WHAT THE TASK ASKS:
Where does the word "same" appear in the entries below? Copy each line that holds it.

EXERCISE DATA:
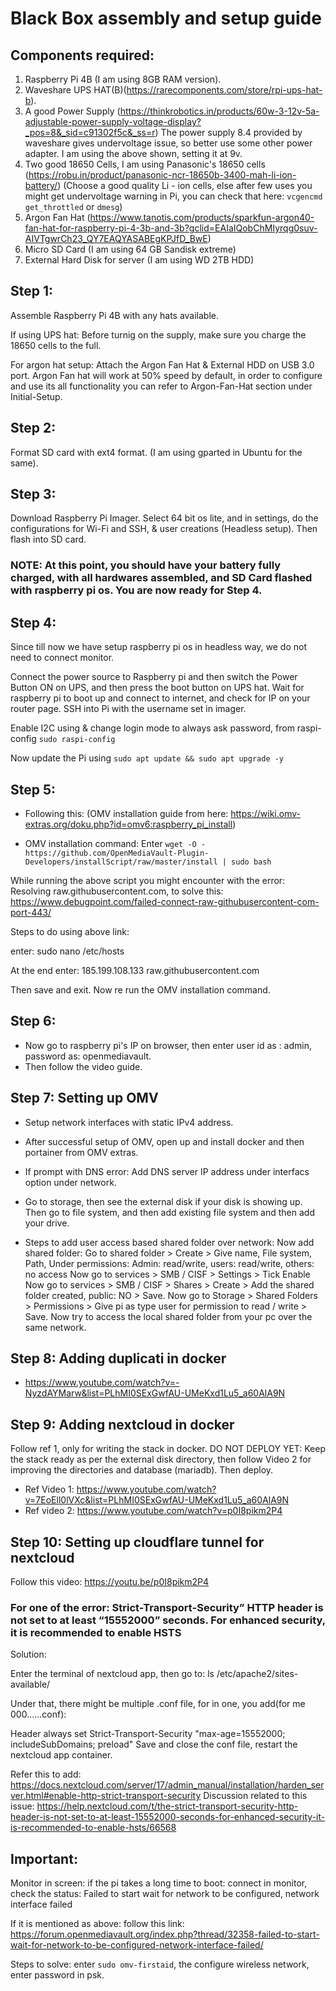 # Black Box assembly and setup guide

## Components required:

1. Raspberry Pi 4B (I am using 8GB RAM version).
2. Waveshare UPS HAT(B)(https://rarecomponents.com/store/rpi-ups-hat-b).
3. A good Power Supply (https://thinkrobotics.in/products/60w-3-12v-5a-adjustable-power-supply-voltage-display?_pos=8&_sid=c91302f5c&_ss=r)
   The power supply 8.4 provided by waveshare gives undervoltage issue, so better use some other power adapter. I am using the above shown, setting it at 9v.  
4. Two good 18650 Cells, I am using Panasonic's 18650 cells (https://robu.in/product/panasonic-ncr-18650b-3400-mah-li-ion-battery/) 
   (Choose a good quality Li - ion cells, else after few uses you might get undervoltage warning in Pi, you can check that here: ```vcgencmd get_throttled``` or ```dmesg```)
5. Argon Fan Hat (https://www.tanotis.com/products/sparkfun-argon40-fan-hat-for-raspberry-pi-4-3b-and-3b?gclid=EAIaIQobChMIyrqg0suv-AIVTgwrCh23_QY7EAQYASABEgKPJfD_BwE)
6. Micro SD Card (I am using 64 GB Sandisk extreme)
7. External Hard Disk for server (I am using WD 2TB HDD)


## Step 1: 

Assemble Raspberry Pi 4B with any hats available. 

If using UPS hat: Before turnig on the supply, make sure you charge the 18650 cells to the full.

For argon hat setup: Attach the Argon Fan Hat & External HDD on USB 3.0 port. Argon Fan hat will work at 50% speed by default, in order to configure and use its all functionality you can refer to Argon-Fan-Hat section under Initial-Setup. 

## Step 2:

Format SD card with ext4 format. (I am using gparted in Ubuntu for the same).

## Step 3: 

Download Raspberry Pi Imager. Select 64 bit os lite, and in settings, do the configurations for Wi-Fi and SSH, & user creations (Headless setup). Then flash into SD card.

### NOTE: At this point, you should have your battery fully charged, with all hardwares assembled, and SD Card flashed with raspberry pi os. You are now ready for Step 4.

## Step 4: 

Since till now we have setup raspberry pi os in headless way, we do not need to connect monitor.

Connect the power source to Raspberry pi and then switch the Power Button ON on UPS, and then press the boot button on UPS hat. Wait for raspberry pi to boot up and connect to internet, and check for IP on your router page. SSH into Pi with the username set in imager.

Enable I2C using & change login mode to always ask password, from raspi-config ```sudo raspi-config```

Now update the Pi using ```sudo apt update && sudo apt upgrade -y```

## Step 5: 


* Following this: (OMV installation guide from here: https://wiki.omv-extras.org/doku.php?id=omv6:raspberry_pi_install)

* OMV installation command: Enter ``` wget -O - https://github.com/OpenMediaVault-Plugin-Developers/installScript/raw/master/install | sudo bash ```

While running the above script you might encounter with the error: Resolving raw.githubusercontent.com, to solve this: https://www.debugpoint.com/failed-connect-raw-githubusercontent-com-port-443/

Steps to do using above link:

enter: sudo nano /etc/hosts

At the end enter: 185.199.108.133 raw.githubusercontent.com
 
Then save and exit. Now re run the OMV installation command.
 
## Step 6:

* Now go to raspberry pi's IP on browser, then enter user id as : admin, password as: openmediavault.
* Then follow the video guide.

## Step 7: Setting up OMV

* Setup network interfaces with static IPv4 address.

* After successful setup of OMV, open up and install docker and then portainer from OMV extras.

* If prompt with DNS error: Add DNS server IP address under interfacs option under network.

* Go to storage, then see the external disk if your disk is showing up. Then go to file system, and then add existing file system and then add your drive.

* Steps to add user access based shared folder over network:
   Now add shared folder: Go to shared folder > Create > Give name, File system, Path, Under permissions: Admin: read/write, users: read/write, others: no access
                         Now go to services > SMB / CISF > Settings > Tick Enable
                         Now go to services > SMB / CISF > Shares > Create > Add the shared folder created, public: NO > Save.
                         Now go to Storage > Shared Folders > Permissions > Give pi as type user for permission to read / write > Save.
                         Now try to access the local shared folder from your pc over the same network.

## Step 8: Adding duplicati in docker

* https://www.youtube.com/watch?v=-NyzdAYMarw&list=PLhMI0SExGwfAU-UMeKxd1Lu5_a60AlA9N

## Step 9: Adding nextcloud in docker

Follow ref 1, only for writing the stack in docker. DO NOT DEPLOY YET: Keep the stack ready as per the external disk directory, then follow Video 2 for improving the directories and database (mariadb). Then deploy.


* Ref Video 1: https://www.youtube.com/watch?v=7EoEll0lVXc&list=PLhMI0SExGwfAU-UMeKxd1Lu5_a60AlA9N
* Ref video 2: https://www.youtube.com/watch?v=p0I8pikm2P4

## Step 10: Setting up cloudflare tunnel for nextcloud

Follow this video: https://youtu.be/p0I8pikm2P4

### For one of the error: Strict-Transport-Security” HTTP header is not set to at least “15552000” seconds. For enhanced security, it is recommended to enable HSTS

Solution:

Enter the terminal of nextcloud app, then go to: ls /etc/apache2/sites-available/

Under that, there might be multiple .conf file, for in one, you add(for me 000......conf): 

Header always set Strict-Transport-Security "max-age=15552000; includeSubDomains; preload"
Save and close the conf file, restart the nextcloud app container.


Refer this to add: https://docs.nextcloud.com/server/17/admin_manual/installation/harden_server.html#enable-http-strict-transport-security
Discussion related to this issue: https://help.nextcloud.com/t/the-strict-transport-security-http-header-is-not-set-to-at-least-15552000-seconds-for-enhanced-security-it-is-recommended-to-enable-hsts/66568



## Important:

Monitor in screen: if the pi takes a long time to boot: connect in monitor, check the status: Failed to start wait for network to be configured, network interface failed

If it is mentioned as above: follow this link: https://forum.openmediavault.org/index.php?thread/32358-failed-to-start-wait-for-network-to-be-configured-network-interface-failed/


Steps to solve: enter ```sudo omv-firstaid```, the configure wireless network, enter password in psk.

REPLY TO THE TASK:
Format SD card with ext4 format. (I am using gparted in Ubuntu for the same).
                         Now try to access the local shared folder from your pc over the same network.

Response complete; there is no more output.